Basal fertiliser (including a small amount of additional nitrogen) is often applied with the seed at planting, although the amounts are limited by the negative impact of some fertilisers on crop establishment.

The wide row spacings of crops like sorghum (onemetre rows, or wider in skip-row plantings) exacerbate this problem. Side banding fertiliser away from the row, either at planting or later in crop growth, is not common due to the additional tyne/disc requirements (or additional fertilising operation), and the risk that sidebanded fertiliser will be marooned in dry surface soil without follow-up rain.

The Red Ferrosols of the inland Burnett are still largely cropped with conventional tillage (mainly due to a need for loose soil to maximise peanut recovery at harvest), although zonal tillage systems are being increasingly adopted in recent years. This adds a deal of flexibility to nutrient management options.

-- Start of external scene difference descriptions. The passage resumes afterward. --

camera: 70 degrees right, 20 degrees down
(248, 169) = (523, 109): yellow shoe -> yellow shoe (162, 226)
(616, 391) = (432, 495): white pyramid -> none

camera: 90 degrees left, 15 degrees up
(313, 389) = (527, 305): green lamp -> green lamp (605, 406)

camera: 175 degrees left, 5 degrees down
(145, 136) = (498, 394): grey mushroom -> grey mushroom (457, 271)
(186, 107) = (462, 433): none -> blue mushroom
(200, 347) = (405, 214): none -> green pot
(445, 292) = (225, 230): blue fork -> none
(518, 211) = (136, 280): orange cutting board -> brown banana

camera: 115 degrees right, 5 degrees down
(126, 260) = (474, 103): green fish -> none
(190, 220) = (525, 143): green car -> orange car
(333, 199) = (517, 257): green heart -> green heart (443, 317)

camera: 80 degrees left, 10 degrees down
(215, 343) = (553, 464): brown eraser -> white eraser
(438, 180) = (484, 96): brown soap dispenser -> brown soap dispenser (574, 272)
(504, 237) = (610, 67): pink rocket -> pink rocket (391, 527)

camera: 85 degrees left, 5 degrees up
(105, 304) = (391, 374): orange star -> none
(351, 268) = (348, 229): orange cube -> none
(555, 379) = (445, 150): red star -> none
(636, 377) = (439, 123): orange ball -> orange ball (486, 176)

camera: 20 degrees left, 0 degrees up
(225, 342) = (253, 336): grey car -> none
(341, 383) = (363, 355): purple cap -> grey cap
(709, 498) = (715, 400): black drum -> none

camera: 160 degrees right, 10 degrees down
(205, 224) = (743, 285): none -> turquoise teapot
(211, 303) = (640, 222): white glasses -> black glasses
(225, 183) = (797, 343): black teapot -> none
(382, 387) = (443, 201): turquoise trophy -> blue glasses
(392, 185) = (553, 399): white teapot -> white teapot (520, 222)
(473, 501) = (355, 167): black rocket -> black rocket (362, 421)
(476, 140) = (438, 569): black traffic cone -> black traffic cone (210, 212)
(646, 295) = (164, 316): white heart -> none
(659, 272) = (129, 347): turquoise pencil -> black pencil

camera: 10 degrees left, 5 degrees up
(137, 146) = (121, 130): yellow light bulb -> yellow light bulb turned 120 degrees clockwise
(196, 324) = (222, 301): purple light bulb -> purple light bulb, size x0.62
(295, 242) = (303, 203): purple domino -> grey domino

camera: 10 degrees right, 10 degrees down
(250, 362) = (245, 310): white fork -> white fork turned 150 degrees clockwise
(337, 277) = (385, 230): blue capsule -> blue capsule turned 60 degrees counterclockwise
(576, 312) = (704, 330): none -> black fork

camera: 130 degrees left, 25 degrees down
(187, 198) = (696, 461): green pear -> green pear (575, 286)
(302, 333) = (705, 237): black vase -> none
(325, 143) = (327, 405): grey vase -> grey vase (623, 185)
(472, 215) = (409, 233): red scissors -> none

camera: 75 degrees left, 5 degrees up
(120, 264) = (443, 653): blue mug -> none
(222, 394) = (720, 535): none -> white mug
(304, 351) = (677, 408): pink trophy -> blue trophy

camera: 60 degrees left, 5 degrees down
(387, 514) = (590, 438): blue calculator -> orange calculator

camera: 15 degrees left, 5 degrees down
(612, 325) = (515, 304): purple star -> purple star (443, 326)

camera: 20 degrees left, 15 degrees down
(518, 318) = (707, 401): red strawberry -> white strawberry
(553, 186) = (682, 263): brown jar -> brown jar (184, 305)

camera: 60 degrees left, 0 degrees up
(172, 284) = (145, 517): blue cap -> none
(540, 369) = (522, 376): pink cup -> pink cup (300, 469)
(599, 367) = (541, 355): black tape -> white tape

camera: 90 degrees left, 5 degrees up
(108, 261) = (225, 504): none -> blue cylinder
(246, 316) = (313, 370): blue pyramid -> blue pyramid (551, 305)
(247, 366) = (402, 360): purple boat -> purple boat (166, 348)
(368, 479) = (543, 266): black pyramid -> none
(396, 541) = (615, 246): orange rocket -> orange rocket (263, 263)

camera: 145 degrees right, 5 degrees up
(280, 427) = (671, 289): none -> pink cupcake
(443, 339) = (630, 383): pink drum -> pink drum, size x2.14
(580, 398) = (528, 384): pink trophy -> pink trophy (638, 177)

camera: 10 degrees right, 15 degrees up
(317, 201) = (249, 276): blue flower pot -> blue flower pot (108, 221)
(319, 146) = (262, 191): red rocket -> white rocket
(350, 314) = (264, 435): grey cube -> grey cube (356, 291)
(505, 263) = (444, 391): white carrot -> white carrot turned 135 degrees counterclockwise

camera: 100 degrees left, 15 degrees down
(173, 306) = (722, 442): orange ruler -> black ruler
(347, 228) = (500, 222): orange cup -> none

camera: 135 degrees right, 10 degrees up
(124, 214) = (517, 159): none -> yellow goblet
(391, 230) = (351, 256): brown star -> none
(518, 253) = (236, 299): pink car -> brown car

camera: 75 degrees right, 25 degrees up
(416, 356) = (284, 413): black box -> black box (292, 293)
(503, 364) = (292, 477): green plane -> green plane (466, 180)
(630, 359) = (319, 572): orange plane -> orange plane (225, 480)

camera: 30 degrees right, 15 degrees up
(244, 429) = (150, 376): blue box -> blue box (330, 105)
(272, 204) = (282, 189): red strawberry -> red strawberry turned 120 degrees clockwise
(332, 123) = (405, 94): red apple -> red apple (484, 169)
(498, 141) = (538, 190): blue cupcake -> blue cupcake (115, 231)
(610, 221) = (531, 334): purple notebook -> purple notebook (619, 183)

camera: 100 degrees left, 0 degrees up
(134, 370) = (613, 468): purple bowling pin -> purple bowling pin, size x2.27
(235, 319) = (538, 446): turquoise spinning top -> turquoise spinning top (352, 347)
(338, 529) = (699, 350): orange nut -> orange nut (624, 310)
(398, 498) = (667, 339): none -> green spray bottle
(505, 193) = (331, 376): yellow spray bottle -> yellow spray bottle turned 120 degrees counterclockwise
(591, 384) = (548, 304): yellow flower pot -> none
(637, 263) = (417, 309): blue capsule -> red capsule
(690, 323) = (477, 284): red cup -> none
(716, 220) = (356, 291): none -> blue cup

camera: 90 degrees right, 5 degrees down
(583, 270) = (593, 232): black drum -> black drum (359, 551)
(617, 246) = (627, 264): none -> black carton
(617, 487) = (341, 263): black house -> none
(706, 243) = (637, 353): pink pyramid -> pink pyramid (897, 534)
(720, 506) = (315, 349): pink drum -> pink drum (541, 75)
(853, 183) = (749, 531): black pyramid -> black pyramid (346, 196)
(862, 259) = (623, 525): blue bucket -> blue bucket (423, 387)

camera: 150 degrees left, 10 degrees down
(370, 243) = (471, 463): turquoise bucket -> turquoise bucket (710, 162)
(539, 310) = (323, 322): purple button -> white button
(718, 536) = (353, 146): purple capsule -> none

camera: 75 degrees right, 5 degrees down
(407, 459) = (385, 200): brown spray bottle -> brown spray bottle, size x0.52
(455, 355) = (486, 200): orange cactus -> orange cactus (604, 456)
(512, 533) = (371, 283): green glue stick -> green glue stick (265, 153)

The riskier cropping system, with increased reliance on in-crop rain due to lower soil water storage and rapid internal drainage during wet periods, has resulted in only low-risk fertilisers (like potassium) and soil amendments (like lime) being applied well in advance of sowing. Basal fertilisers are applied in bands below and to the side of the row at planting and side-banding additional nitrogen is commonly used in the maize crop in good years.

Both cropping systems face the problem of stratification of less mobile nutrients like phosphorus and potassium (and zinc) and ameliorants like lime in often-dry topsoil layers. While surface layers are enriched, depletion of nutrient reserves occurs at depth due to irregular rainfall and a great reliance on deep roots to access water and nutrients. The continued use of tillage helps to address this problem in the Red Ferrosols, although the move to zonal tillage could have negative implications. There are real issues emerging in some Vertosols under direct drill, with problems further confounded by taking soil samples for nutrient testing from the enriched 0 to 10cm layer. The nutritional status of deeper layers may be more relevant to crops living largely on stored soil moisture.

The continuing decline in soil organic matter, even under direct-drill systems, is perhaps the greatest concern for soil biological activity and soil health in cropping soils of the northern region, with the adoption of periodic pasture leys and direct drill cropping the only practical way of reversing this trend. Therefore, while the conventional tillage afforded more flexible nutrient application strategies in Red Ferrosol systems, the resulting decline in soil carbon stores will have an overall negative impact on soil biology.

However, the high legume crop frequency and subsequent reduced reliance on nitrogen fertiliser inputs in Ferrosol systems will offer some benefits to soil biology.